_WRITTEN EXERCISE 1:_ Identify every line in the listing below that contains the string "electricbassfinger", treating uppercase and lowercase as different, and copy each of those lines in full.

_DOCUMENT:_

In Section 3.1 we discussed the free particle. The simplest version of this animal is the plane wave, which is an eigenstate of both momentum and energy:

\[ \psi_k\left(x,t\right)=Ae^{i\left(kx-\omega t\right)} \;\;\; \Rightarrow \;\;\; \left\{ \begin{array}{l} \widehat p \;\psi_k\left(x,t\right) & = & -i\hbar \dfrac{d}{dx} \left[Ae^{-i\left(kx-\omega t\right)}\right] & = & \left(+\hbar k\right)\psi_k\left(x,t\right) \\ \widehat H \;\psi_k\left(x,t\right) & = & -\dfrac{\hbar^2}{2m} \dfrac{d^2}{dx^2} \left[Ae^{-i\left(kx-\omega t\right)}\right] & = & \left(\dfrac{\hbar^2 k^2}{2m}\right)\psi_k\left(x,t\right) \end{array} \right. \]

The next simplest version is an equal combination of two plane waves moving in opposite directions with equal magnitudes of momentum. This results in sine or cosine wave functions (thanks to the Euler identity), and while it is not an eigenstate of momentum (there are two possible momenta), it is nonetheless an eigenstate of energy:

\[ \psi_E\left(x,t\right)=\frac{1}{2}A\left[e^{i\left(kx-\omega t\right)}+e^{i\left(kx-\omega t\right)}\right] = A\cos kx\;e^{-i\omega t} \;\;\; \Rightarrow \;\;\; \left\{ \begin{array}{l} \widehat p \;\psi_E\left(x,t\right) & = & -i\hbar \dfrac{d}{dx} \left[A\cos kx\;e^{-i\omega t}\right] & \ne & \left(number\right)\psi_E\left(x,t\right) \\ \widehat H \;\psi_E\left(x,t\right) & = & -\dfrac{\hbar^2}{2m} \dfrac{d^2}{dx^2} \left[A\cos kx\;e^{-i\omega t}\right] & = & \left(\dfrac{\hbar^2 k^2}{2m}\right)\psi_E\left(x,t\right) \end{array} \right. \]

We made use of this solution for square wells, though the boundary conditions restricted the region over which it applied. We mentioned that in general a free particle can be a mix of many such plane waves, resulting in a state that is not an eigenstate of energy. For what follows, however, we will stay with energy eigenstates, but will not restrict ourselves to those that are symmetric – they will not be equal mixes of left-going and right-going plane waves. As usual, by restricting ourselves to energy eigenstates, we can safely ignore the time-dependent portion of the quantum phase.

_WRITTEN EXERCISE 2:_ List every hyphenated word that appears in the prose sentences of the passage on the free particle.

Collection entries
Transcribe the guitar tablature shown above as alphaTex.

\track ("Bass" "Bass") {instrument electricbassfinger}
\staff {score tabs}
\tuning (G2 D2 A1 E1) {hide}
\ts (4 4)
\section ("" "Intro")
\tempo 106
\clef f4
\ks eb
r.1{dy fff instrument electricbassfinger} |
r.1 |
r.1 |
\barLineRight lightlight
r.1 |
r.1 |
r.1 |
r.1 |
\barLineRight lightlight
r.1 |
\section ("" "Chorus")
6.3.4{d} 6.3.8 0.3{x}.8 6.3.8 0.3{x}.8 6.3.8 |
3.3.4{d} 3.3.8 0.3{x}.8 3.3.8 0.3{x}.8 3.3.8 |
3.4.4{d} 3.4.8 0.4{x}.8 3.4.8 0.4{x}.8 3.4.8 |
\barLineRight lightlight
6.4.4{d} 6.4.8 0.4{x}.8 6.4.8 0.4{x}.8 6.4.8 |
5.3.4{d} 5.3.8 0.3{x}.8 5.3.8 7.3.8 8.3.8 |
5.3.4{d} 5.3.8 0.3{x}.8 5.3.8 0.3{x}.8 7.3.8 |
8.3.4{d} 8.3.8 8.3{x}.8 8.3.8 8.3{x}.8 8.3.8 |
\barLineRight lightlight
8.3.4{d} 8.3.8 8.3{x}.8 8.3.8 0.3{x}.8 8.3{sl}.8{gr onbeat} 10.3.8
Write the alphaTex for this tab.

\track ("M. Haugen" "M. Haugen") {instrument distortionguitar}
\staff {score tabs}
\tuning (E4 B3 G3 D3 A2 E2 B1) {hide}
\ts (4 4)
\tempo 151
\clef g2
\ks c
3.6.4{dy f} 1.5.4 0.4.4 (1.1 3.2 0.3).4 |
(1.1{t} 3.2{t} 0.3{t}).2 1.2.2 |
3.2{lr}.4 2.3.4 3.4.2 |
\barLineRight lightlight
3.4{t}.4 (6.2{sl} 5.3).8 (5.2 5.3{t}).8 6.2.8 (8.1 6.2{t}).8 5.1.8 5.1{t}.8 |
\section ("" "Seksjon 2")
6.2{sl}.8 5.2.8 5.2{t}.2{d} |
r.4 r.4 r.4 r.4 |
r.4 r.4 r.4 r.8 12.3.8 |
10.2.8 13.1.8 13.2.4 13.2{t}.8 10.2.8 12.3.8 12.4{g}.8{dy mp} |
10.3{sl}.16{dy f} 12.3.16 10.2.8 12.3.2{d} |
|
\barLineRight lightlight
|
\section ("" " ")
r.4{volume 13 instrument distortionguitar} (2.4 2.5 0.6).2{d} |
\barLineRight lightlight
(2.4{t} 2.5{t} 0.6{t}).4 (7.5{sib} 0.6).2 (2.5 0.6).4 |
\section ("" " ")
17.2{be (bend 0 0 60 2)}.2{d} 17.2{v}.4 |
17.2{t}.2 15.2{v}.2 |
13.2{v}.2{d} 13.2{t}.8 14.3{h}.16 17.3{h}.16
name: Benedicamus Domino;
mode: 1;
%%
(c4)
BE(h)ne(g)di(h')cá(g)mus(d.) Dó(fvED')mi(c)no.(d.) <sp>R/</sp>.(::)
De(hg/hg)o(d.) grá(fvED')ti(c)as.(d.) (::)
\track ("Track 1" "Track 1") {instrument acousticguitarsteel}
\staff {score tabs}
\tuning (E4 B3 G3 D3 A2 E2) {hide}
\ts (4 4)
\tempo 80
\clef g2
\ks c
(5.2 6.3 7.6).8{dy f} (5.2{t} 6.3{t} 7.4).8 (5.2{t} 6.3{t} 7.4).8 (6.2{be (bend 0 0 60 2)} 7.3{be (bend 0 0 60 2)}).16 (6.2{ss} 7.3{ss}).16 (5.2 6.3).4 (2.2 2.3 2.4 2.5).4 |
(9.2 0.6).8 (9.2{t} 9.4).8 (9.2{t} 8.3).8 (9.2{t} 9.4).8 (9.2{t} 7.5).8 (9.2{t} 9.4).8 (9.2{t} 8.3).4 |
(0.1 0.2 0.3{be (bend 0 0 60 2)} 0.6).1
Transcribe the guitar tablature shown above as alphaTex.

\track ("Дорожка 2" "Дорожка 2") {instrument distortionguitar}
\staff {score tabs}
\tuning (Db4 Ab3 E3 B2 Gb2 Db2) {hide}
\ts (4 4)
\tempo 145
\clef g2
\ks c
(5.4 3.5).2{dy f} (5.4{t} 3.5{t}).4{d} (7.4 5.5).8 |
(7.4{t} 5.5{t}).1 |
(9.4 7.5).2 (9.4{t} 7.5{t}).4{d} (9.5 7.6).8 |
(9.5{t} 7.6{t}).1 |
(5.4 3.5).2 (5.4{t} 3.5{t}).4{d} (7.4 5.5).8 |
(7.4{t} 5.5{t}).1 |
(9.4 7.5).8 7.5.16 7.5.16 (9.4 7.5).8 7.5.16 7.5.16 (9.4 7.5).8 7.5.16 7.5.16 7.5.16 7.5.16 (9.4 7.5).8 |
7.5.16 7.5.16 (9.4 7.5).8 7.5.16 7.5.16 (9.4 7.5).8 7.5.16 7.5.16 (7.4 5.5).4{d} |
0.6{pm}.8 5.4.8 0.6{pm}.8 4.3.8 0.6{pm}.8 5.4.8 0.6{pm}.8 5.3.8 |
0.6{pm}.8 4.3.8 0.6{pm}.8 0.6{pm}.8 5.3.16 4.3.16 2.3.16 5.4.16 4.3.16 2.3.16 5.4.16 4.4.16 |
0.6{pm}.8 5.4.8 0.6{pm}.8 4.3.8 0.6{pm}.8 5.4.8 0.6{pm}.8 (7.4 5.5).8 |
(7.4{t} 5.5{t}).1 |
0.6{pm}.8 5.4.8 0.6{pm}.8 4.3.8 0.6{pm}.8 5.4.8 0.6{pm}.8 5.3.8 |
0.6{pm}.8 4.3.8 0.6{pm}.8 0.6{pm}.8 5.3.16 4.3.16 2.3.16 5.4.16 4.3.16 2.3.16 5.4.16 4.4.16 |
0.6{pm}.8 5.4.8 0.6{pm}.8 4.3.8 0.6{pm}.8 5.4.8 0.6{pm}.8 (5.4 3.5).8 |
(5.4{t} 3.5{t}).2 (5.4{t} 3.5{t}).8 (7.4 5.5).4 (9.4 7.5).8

_WRITTEN RESPONSE 1:_
\track ("Bass" "Bass") {instrument electricbassfinger}
r.1{dy fff instrument electricbassfinger} |

_WRITTEN RESPONSE 2:_
time-dependent
left-going
right-going